Alumna is Victorian Senior Australian of the Year

Volume 10 Number 3 March 10 - April 13 2014

 

Chris Weaver talks to University Alumna and Victorian Senior Australian of the Year Dr Christine Durham about her book, Chasing Ideas: The fun of freeing your child’s imagination and the accident which changed her life. 

Christine Durham’s story is one of hope.

In 1991, Dr Durham was involved in a serious car accident.

“I was really smashed up,” she says.

“I had about 42 breaks to my chest, so I was in agony for a couple of years – I still am in agony!”

Dr Durham also received significant brain injuries, which doctors feared would leave her permanently incapacitated. 

“I was told the brain would improve during the first six months, yet at the end of that time I still couldn’t feed myself and I felt very bewildered,” she says. 

Panic set in and hope dissipated.

“The doctors then said that after two years’ recuperation, you plateau out,” Dr Durham says.

“At the two-year mark, life was a real struggle – I could hardly get about and I thought, ‘Well this is just awful’.”

Dr Durham’s emotions focused on anger, as the driver at fault for the crash remained unapologetic.

An unlikely source though presented her with the realisation hatred is wasted energy.

“I found symbols spoke to me more than words, because I couldn’t understand words,” she says.

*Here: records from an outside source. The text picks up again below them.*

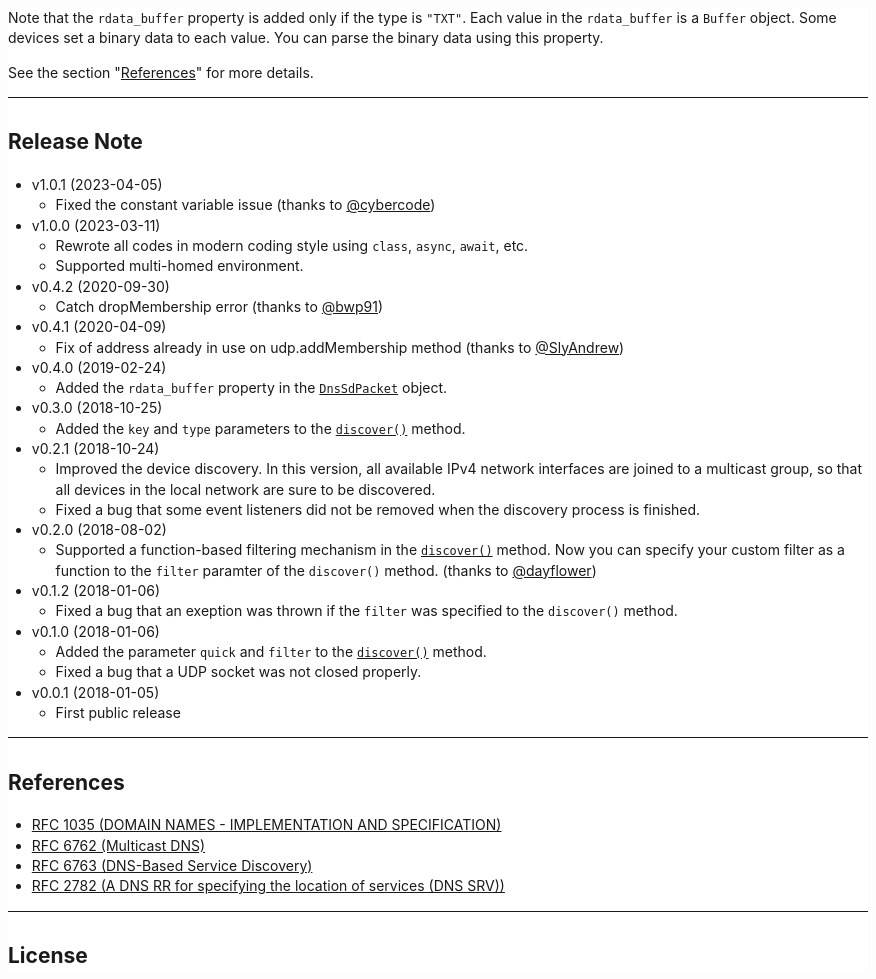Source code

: Note that the `rdata_buffer` property is added only if the type is `"TXT"`. Each value in the `rdata_buffer` is a `Buffer` object. Some devices set a binary data to each value. You can parse the binary data using this property.

See the section "[References](#References)" for more details.

---------------------------------------
## <a id="Release-Note">Release Note</a>

* v1.0.1 (2023-04-05)
    * Fixed the constant variable issue (thanks to [@cybercode](https://github.com/futomi/node-dns-sd/issues/11))
* v1.0.0 (2023-03-11)
    * Rewrote all codes in modern coding style using `class`, `async`, `await`, etc.
    * Supported multi-homed environment.
* v0.4.2 (2020-09-30)
    * Catch dropMembership error (thanks to [@bwp91](https://github.com/futomi/node-dns-sd/pull/6))
* v0.4.1 (2020-04-09)
    * Fix of address already in use on udp.addMembership method (thanks to [@SlyAndrew](https://github.com/futomi/node-dns-sd/pull/5))
* v0.4.0 (2019-02-24)
    * Added the `rdata_buffer` property in the [`DnsSdPacket`](#DnsSdPacket-object) object.
* v0.3.0 (2018-10-25)
    * Added the `key` and `type` parameters to the [`discover()`](#DnsSd-discover-method) method.
* v0.2.1 (2018-10-24)
    * Improved the device discovery. In this version, all available IPv4 network interfaces are joined to a multicast group, so that all devices in the local network are sure to be discovered.
    * Fixed a bug that some event listeners did not be removed when the discovery process is finished.
* v0.2.0 (2018-08-02)
    * Supported a function-based filtering mechanism in the [`discover()`](#DnsSd-discover-method) method. Now you can specify your custom filter as a function to the `filter` paramter of the `discover()` method. (thanks to [@dayflower](https://github.com/futomi/node-dns-sd/issues/2))
* v0.1.2 (2018-01-06)
    * Fixed a bug that an exeption was thrown if the `filter` was specified to the `discover()` method.
* v0.1.0 (2018-01-06)
    * Added the parameter `quick` and `filter` to the [`discover()`](#DnsSd-discover-method) method.
    * Fixed a bug that a UDP socket was not closed properly.
* v0.0.1 (2018-01-05)
    * First public release

---------------------------------------
## <a id="References">References</a>

* [RFC 1035 (DOMAIN NAMES - IMPLEMENTATION AND SPECIFICATION)](https://tools.ietf.org/html/rfc1035)
* [RFC 6762 (Multicast DNS)](https://tools.ietf.org/html/rfc6762)
* [RFC 6763 (DNS-Based Service Discovery)](https://tools.ietf.org/html/rfc6763)
* [RFC 2782 (A DNS RR for specifying the location of services (DNS SRV))](https://tools.ietf.org/html/rfc2782)

---------------------------------------
## <a id="License">License</a>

“I was having a shower and using Paris soap, of which my husband Ted gives me a case every birthday.

“I was thinking, ‘this is a luxury – isn’t it wonderful that we can afford to buy this soap every now and then?’”

The epiphany was profound – the soap representing one of life’s joys and an antidote to her resentment.

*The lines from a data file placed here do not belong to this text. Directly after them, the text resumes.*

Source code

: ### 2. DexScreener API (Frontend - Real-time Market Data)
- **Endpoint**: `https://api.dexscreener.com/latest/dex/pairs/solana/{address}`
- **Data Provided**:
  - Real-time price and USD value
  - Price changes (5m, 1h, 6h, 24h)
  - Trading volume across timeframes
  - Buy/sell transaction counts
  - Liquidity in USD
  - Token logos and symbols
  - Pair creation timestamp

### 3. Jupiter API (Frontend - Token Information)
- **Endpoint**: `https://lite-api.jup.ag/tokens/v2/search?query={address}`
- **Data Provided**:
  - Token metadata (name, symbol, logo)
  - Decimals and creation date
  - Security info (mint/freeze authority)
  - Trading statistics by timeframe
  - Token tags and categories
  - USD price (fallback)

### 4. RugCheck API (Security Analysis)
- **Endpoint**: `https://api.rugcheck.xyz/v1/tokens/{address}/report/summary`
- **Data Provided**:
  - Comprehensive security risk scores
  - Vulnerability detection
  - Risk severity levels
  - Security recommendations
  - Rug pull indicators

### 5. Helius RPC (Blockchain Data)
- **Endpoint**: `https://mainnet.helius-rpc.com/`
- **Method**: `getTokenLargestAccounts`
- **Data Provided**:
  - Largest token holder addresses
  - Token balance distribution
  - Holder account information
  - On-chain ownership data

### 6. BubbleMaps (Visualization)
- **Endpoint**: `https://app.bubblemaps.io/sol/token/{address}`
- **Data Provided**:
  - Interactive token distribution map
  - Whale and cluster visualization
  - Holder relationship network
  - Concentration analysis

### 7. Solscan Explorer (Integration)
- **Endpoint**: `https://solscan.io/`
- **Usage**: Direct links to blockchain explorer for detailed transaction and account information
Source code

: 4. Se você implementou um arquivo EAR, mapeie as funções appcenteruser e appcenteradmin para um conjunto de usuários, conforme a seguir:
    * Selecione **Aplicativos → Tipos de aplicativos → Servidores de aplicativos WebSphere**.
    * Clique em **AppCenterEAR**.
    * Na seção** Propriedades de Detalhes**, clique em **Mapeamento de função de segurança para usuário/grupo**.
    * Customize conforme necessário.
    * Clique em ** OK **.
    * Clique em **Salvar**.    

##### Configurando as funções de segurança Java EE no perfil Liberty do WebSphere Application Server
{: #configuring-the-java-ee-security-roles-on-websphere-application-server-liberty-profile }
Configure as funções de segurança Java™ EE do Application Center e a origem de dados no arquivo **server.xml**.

“It hit me out of the blue that hating this man was a luxury I couldn’t afford,” she says.

“I had this realisation that hatred held me back and that I couldn’t heal until I let it go.”

Another hurdle lay with her family, from whom she felt emotionally isolated.

“I thought, ‘My husband doesn’t love me, because no one could love this hideous creature I’ve become’ – I was always a mess and I felt shocking.”

Again, symbolism aided Dr Durham’s recovery.

“I was picking honesty (the flower) in the garden and it spoke to me, telling me I needed to be honest with my husband,” she says.

“So I said to Ted, ‘You don’t really love me’, and he explained that he did love me, but that he saw things differently.”

Brain injury and recovery’s hardships too often isolate sufferers from their loved ones. They are locked in a grim struggle, trying to overcome their own limitations and being unable to freely communicate with others.

Dr Durham’s conversation with her husband opened a new window.

“Suddenly trying to understand that he was suffering too was interesting, because until that point I had felt so sorry for myself – I couldn’t see anyone else’s suffering as being anything other than minimal.”

Dr Durham’s experiences inspired her to write about her condition and the seemingly hopeless situation faced by many others with acquired brain injuries. Her first book, Doing Up Buttons, appeared in 1997 and chronicled her rehabilitation. An incident in the United States greatly informed her outlook.

“I travelled over to the US, thinking the information about brain injury would be greater in America due to there being more people with brain injuries,” she says.

Visiting Brooklyn’s chapter of the Brain Injury Association impressed on Dr Durham the knowledge that improvement is limitless.

“A gentleman got up at a meeting and said, ‘You keep on improving until the day you die’,” she says.

“That suddenly opened a door for me to realise I could keep improving my situation, well after the two-year mark.”

Dr Durham became a full-time advocate for brain injury sufferers. Her studies expanded and in 2001 she published Chasing Ideas: The fun of freeing your child’s imagination. A teacher by trade, she encourages positive thinking and adaptability. Hope remains the predominant virtue.

“I believe in the plasticity of the human spirit and that’s just as important as the plasticity of the brain,” she says.

“It’s only recently that we’re starting to look at how belief opens up the possibility that people can do things they previously thought impossible.”

Dr Durham explains that many brain injury sufferers feel ‘locked in’, resulting in dislocation and depression.

“Many brain injury sufferers lose their families,” she says.

“I think that’s because a lot of people don’t understand brain injury. If they understood the condition a bit more, they might have more sympathy.”

Dr Durham discovered that for some an unlikely positive could be drawn from brain injury.

“I interviewed three people during my PhD who said brain injury was both the worst and the best thing that had happened to them,” she says.

“They appreciate being alive and they’re aware of their strengths and weaknesses; they feel wise.”